Review — Learning classification with Unlabeled Data

It Might Be One of the Earliest Self-Supervised Learning Papers

Self-Supervised Learning
  • This paper presents a new measure for piecewise-linear classifiers receiving unlabeled patterns from two or more sensory modalities.
  • Minimizing the new measure is an approximation to minimizing the number of misclassifications directly.

Outline

  1. Piecewise-Linear Classifier
  2. Self-Supervised Piecewise-Linear Classifier
  3. Experimental Results

1. Piecewise-Linear Classifier

A piecewise-linear classifier in a 2-Dimensional input space
  • Piecewise-linear classifier is shown above, which consists of a collection of (labeled) codebook vectors in the space of the input patterns.
  • The circles represent data samples from two classes (filled (A) and not filled (B)). The X’s represent codebook vectors (They are labeled according to their class A and B).
  • Future patterns are classified according to the label of the closest codebook vector.
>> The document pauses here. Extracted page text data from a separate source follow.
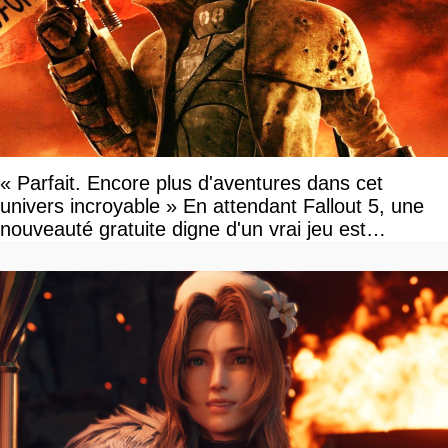
« Parfait. Encore plus d'aventures dans cet
univers incroyable » En attendant Fallout 5, une
nouveauté gratuite digne d'un vrai jeu est
disponible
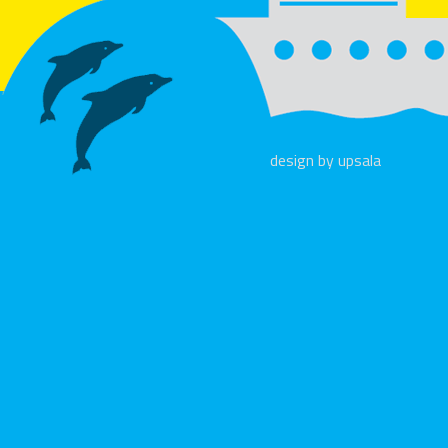
design by upsala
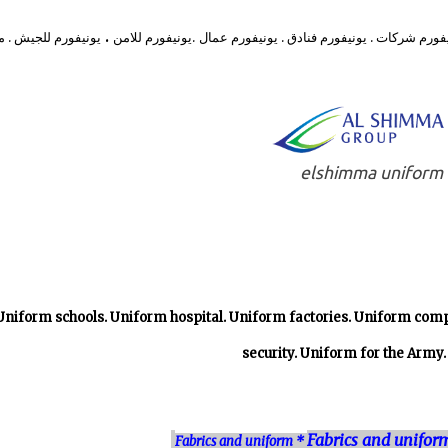
.
فورم شركات . يونيفورم فنادق . يونيفورم عمال
.يونيفورم للامن
يونيفورم للجيش . 
elshimma uniform
Uniform schools. Uniform hospital. Uniform factories. Uniform com
security. Uniform for the Army.
Fabrics and unifor
Fabrics and uniform *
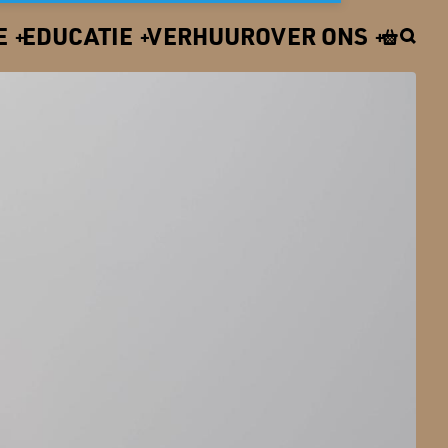
E
EDUCATIE
VERHUUR
OVER ONS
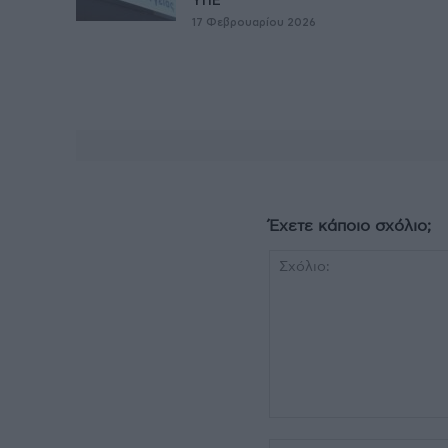
ΥΠΕ
17 Φεβρουαρίου 2026
Έχετε κάποιο σχόλιο;
Σχόλιο:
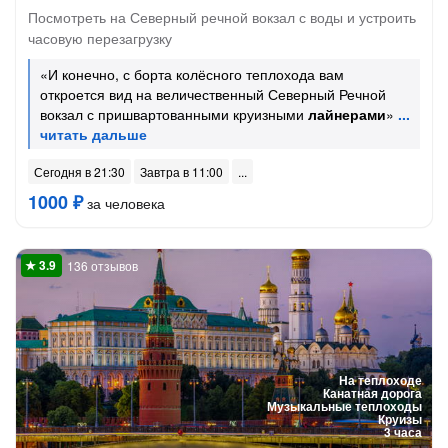
Посмотреть на Северный речной вокзал с воды и устроить
часовую перезагрузку
«И конечно, с борта колёсного теплохода вам
откроется вид на величественный Северный Речной
вокзал с пришвартованными круизными
лайнерами
»
Сегодня в 21:30
Завтра в 11:00
1000 ₽
за человека
136 отзывов
На теплоходе
Канатная дорога
Музыкальные теплоходы
Круизы
3 часа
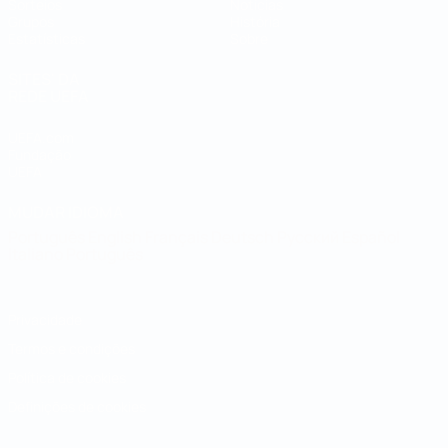
Sorteios
Notícias
Grupos
História
Estatísticas
Sobre
SITES' DA
REDE UEFA
UEFA.com
Fundação
UEFA
MUDAR IDIOMA
Português
English
Français
Deutsch
Русский
Español
Italiano
Português
Privacidade
Termos e condições
Política de cookies
Definições de cookies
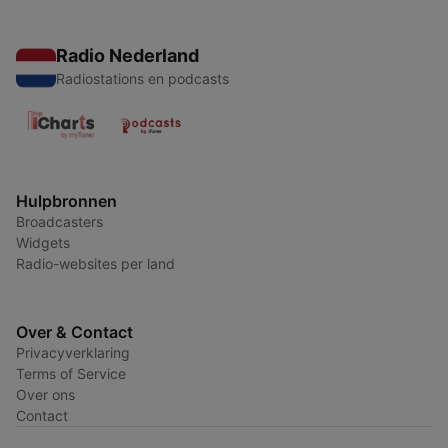
Radio Nederland
Radiostations en podcasts
Hulpbronnen
Broadcasters
Widgets
Radio-websites per land
Over & Contact
Privacyverklaring
Terms of Service
Over ons
Contact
2. Self-Supervised Piecewise-Linear Classifier

2.1. Cow and “Moo”

Self-Supervised Learning
  • For example, hearing “mooing” and seeing cows tend to occur together.
  • So, although the sight of a cow does not come with an internal homuncular “cow” label it does co-occur with an instance of a “moo”.

2.2. Self-Supervised Piecewise-Linear Classifier

Network for Learning the Labels of the Codebook Vectors
  • One way to make use of the cross-modality structure is to derive labels for the codebook vectors. The labels can be learnt with a competitive learning algorithm using a network.
  • If modality 1 experiences a sensation from its pattern A distribution, modality 2 experiences a sensation from its own pattern A distribution.
  1. Codebook vectors are initially chosen randomly from the data patterns.
  2. Initialize labels of codebook vectors.
  3. The codebook vectors may cross borders or may not be accurately labeled in the initialization stage, they are updated iteratively throughout the algorithm by increasing the weight to the output class hypothesized by the other modality, from the neuron representing the closest codebook vector.

3. Experimental Results

  • The following experiments were all performed using the Peterson and Barney vowel formant data.
  • The dataset consists of the first and second formants for ten vowels in a /h V d/context from 75 speakers (32 males, 28 females, 15 children) who repeated each vowel twice.
Accuracy (mean percent correct and sample standard deviation over 60 trials and 2 modalities). The heading i-j refers to performance measured after the j-th step during the i-th iteration.
  • Accuracy was measured individually (on the training set) for both modalities and averaged.
  • These results were then averaged over 60 runs.
  • 76%–79% accuracies are obtained with 2 different settings.
  • (It’s the first day of Chinese new year in 2022, I ‘ve just read it very quickly and present it very roughly. For more details, please read the paper. It is amazing that there is a self-supervised learning in the year of 1994.)